Also, it should be noted, age alone cannot guarantee a young tea grown in worn-out soil will become a good tea. Recently a number of old teas from 1990 central Yunnan grown around Dali have come to market with a bitterness that no amount of age will remove.

Tea and Time: a comparison of two Menghai teas ten years apart.

Probably the oldest known method for creating a puer is the Shai Qing Mao Cha method which we describe in the post and video blog previous. In the past this tea was pressed into blocks to make it easier to transport, but now it is possible to buy these leaves loose, exactly as they were fixed by the farm that grew them. We have come to prefer this style of tea because it is often cleaner and closer to the source of its creation. So we go from farm to farm looking for batches of tea packed away. This year we came across two pure Menghai teas that have captivated us. One is from 2007 and the other is from 1996. Both are Shai Qing Mao Cha, but as you can see the colors of these two infusions are very different!

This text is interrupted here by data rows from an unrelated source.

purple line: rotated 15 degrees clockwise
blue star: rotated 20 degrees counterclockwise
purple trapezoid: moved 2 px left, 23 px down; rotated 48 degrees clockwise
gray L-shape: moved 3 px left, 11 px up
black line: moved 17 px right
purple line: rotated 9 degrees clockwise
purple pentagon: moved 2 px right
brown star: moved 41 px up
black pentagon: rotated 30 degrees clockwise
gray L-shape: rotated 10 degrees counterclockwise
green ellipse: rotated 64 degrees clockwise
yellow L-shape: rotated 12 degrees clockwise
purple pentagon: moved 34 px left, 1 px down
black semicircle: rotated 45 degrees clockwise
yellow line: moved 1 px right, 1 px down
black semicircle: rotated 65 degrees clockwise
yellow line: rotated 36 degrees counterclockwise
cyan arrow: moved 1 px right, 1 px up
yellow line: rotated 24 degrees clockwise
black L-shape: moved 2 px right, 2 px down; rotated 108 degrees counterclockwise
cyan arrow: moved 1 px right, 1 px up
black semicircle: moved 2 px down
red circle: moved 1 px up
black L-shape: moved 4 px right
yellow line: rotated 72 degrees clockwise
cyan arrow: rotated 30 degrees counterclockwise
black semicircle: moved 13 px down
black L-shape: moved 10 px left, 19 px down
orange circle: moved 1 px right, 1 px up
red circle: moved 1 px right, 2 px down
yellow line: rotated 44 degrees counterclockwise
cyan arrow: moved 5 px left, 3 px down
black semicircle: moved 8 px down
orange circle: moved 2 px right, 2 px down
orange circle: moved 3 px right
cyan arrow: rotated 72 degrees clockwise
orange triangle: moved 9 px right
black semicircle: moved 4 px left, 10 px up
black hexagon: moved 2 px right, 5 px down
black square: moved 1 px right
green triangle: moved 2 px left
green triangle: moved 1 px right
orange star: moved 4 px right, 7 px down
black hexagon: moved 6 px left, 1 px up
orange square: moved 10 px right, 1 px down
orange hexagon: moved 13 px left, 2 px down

The chemical pathways taken by tea over time are incredibly complex and are perhaps the most rewarding aspect of tea. Chinese describe teas as sleeping once they have been fixed. This metaphor extends to the first infusions and washing of tea leaves in which the tea is said to awaken. Tea undergoes primary, secondary, tertiary and more reactions over a period of thirty and more years. The aromas become flavors, and the flavors become textures. Eventually the best old puers lose all aroma and take on a dense texture upon which drops, or pearls of the tea liquor, will even bounce upon the surface-tension of the resulting infusion. But there is a more profound transformation by which tea becomes more psychoactive over time. As tastes within the first five and then ten years stimulate different areas of the tongue, mouth, throat and nose, the initial wake-fulness sensations in a tea begin to stimulate different locals in the head and brain. For teas a decade and older the well known stimulant effect of caffeine becomes a subtle and nuanced sensation. For some puers there are psychotropic elements created by the yeasts and other microbes living on the tea, but for other teas the biochemistry and psychoactive qualities are less straightforward proceeding from reactions within the tea leaf itself.